= C. J. Hamson =

British jurist (1905–1987)

Charles John Joseph "Jack" Hamson, QC (23 November 1905 – 14 November 1987) was a British jurist.

== Early life and education ==
Hamson was born in Istanbul, Ottoman Empire as the son of Charles Edward Hamson, a vice-consul in the Levant Consular Service, and of Thérèse Boudon. He was educated at Downside School and at Trinity College, Cambridge, where he was a scholar, obtaining Firsts in both parts of the Classical Tripos in 1925 and 1927 respectively. He then turned to the study of law, obtaining taking the LL.B. in 1934 and the LL.M. in 1935. Between 1928 and 1929 he was Davidson Scholar at Harvard and in 1932 he won the Yorke Prize. A fencer, he was captain of the Cambridge épée team in 1928.

== Career ==
Hamson taught at University College, London, before returning to Cambridge in 1932 as assistant lecturer. In 1934 he was appointed university lecturer and elected a fellow of Trinity, where he would remain for the rest of his life. He was called to the bar by Gray's Inn in 1937.

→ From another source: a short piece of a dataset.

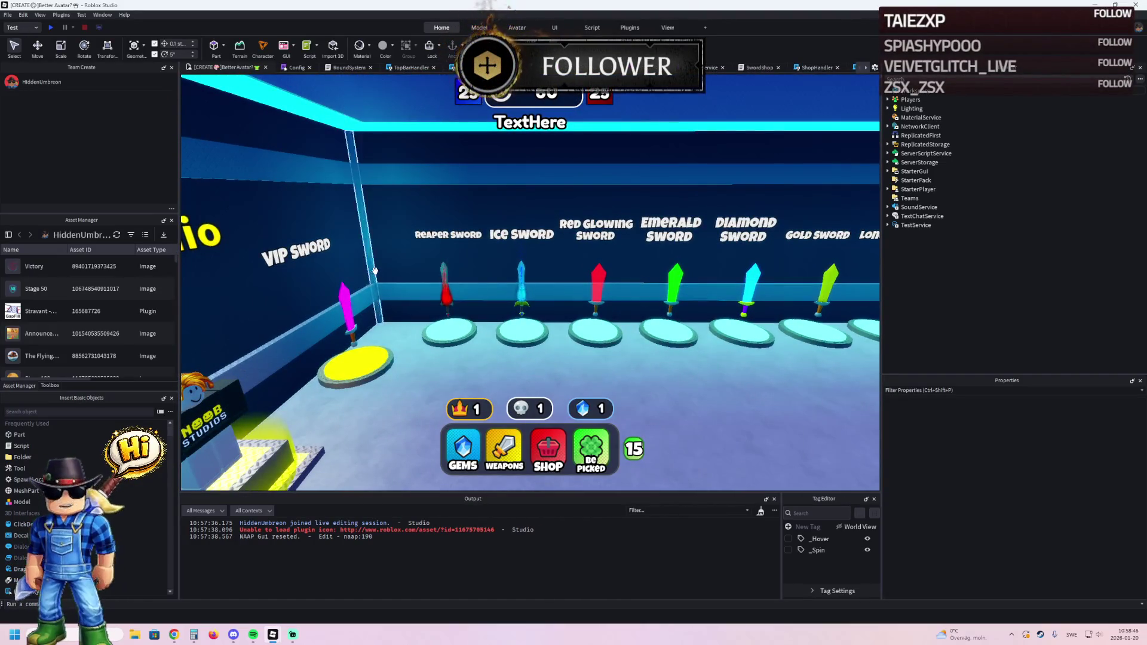
key(w)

At the outbreak of World War II, he sent his wife and daughter to the United States and was commissioned into the British Army in 1940. Seconded to the Special Operations Executive, he was clandestinely sent to Crete and was captured in 1941, spending the rest of the war as a prisoner of war. In captivity, Hamson taught law to his fellow prisoners, and wrote an account of his captivity which was published by Trinity College after his death in 1989.

After the War, Hamson returned to Cambridge, and was promoted to be Reader in Comparative Law in 1949. From 1953 to 1973 he was Professor of Comparative Law. He served as chairman of the Law Faculty from 1954 to 1957 and editor of the Cambridge Law Journal from 1955 to 1974. In 1954 he delivered the Hamlyn Lectures on the French Conseil d'Etat.

Hamson was Treasurer of Gray's Inn (an unusual honour for an academic) in 1975, having been elected a bencher in 1956. He was appointed Queen's Counsel in 1975. He was also a Chevalier of the Légion d'honneur.

== Personal life ==
In 1933 he married Isabella Drummond: they had one daughter. After the death of his wife in 1978, he returned to live in his college, where he died in 1987.